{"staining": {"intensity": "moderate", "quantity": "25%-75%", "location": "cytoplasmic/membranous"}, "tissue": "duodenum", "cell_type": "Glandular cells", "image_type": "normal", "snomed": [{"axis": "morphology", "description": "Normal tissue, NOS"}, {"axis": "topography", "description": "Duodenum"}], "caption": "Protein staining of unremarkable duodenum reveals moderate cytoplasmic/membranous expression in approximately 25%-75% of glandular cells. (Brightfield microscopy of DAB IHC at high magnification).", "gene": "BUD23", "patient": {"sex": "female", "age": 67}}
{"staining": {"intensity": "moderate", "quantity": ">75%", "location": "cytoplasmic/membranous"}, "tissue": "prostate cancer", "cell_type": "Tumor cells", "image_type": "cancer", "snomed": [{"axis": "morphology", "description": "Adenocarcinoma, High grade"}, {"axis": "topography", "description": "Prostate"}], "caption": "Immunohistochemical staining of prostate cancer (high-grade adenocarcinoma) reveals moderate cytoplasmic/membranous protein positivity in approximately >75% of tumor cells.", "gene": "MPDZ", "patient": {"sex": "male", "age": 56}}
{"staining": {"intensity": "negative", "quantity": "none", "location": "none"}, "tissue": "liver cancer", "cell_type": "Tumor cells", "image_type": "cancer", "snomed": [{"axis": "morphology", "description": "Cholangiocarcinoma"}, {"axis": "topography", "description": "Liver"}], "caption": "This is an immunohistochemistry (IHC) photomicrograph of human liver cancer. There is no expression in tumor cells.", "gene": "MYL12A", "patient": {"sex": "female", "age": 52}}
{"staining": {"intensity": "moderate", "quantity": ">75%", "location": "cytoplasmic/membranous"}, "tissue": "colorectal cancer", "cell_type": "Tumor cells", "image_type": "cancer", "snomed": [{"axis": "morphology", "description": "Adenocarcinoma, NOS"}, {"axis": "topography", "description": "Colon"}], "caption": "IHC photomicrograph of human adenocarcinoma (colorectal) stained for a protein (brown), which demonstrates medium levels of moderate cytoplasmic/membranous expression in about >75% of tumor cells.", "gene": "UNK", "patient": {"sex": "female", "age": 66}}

-.-.-

• TASK TO COMPLETE:
Output the data once more, exactly as given.

• FINISHED EXERCISE:
{"staining": {"intensity": "moderate", "quantity": "25%-75%", "location": "cytoplasmic/membranous"}, "tissue": "duodenum", "cell_type": "Glandular cells", "image_type": "normal", "snomed": [{"axis": "morphology", "description": "Normal tissue, NOS"}, {"axis": "topography", "description": "Duodenum"}], "caption": "Protein staining of unremarkable duodenum reveals moderate cytoplasmic/membranous expression in approximately 25%-75% of glandular cells. (Brightfield microscopy of DAB IHC at high magnification).", "gene": "BUD23", "patient": {"sex": "female", "age": 67}}
{"staining": {"intensity": "moderate", "quantity": ">75%", "location": "cytoplasmic/membranous"}, "tissue": "prostate cancer", "cell_type": "Tumor cells", "image_type": "cancer", "snomed": [{"axis": "morphology", "description": "Adenocarcinoma, High grade"}, {"axis": "topography", "description": "Prostate"}], "caption": "Immunohistochemical staining of prostate cancer (high-grade adenocarcinoma) reveals moderate cytoplasmic/membranous protein positivity in approximately >75% of tumor cells.", "gene": "MPDZ", "patient": {"sex": "male", "age": 56}}
{"staining": {"intensity": "negative", "quantity": "none", "location": "none"}, "tissue": "liver cancer", "cell_type": "Tumor cells", "image_type": "cancer", "snomed": [{"axis": "morphology", "description": "Cholangiocarcinoma"}, {"axis": "topography", "description": "Liver"}], "caption": "This is an immunohistochemistry (IHC) photomicrograph of human liver cancer. There is no expression in tumor cells.", "gene": "MYL12A", "patient": {"sex": "female", "age": 52}}
{"staining": {"intensity": "moderate", "quantity": ">75%", "location": "cytoplasmic/membranous"}, "tissue": "colorectal cancer", "cell_type": "Tumor cells", "image_type": "cancer", "snomed": [{"axis": "morphology", "description": "Adenocarcinoma, NOS"}, {"axis": "topography", "description": "Colon"}], "caption": "IHC photomicrograph of human adenocarcinoma (colorectal) stained for a protein (brown), which demonstrates medium levels of moderate cytoplasmic/membranous expression in about >75% of tumor cells.", "gene": "UNK", "patient": {"sex": "female", "age": 66}}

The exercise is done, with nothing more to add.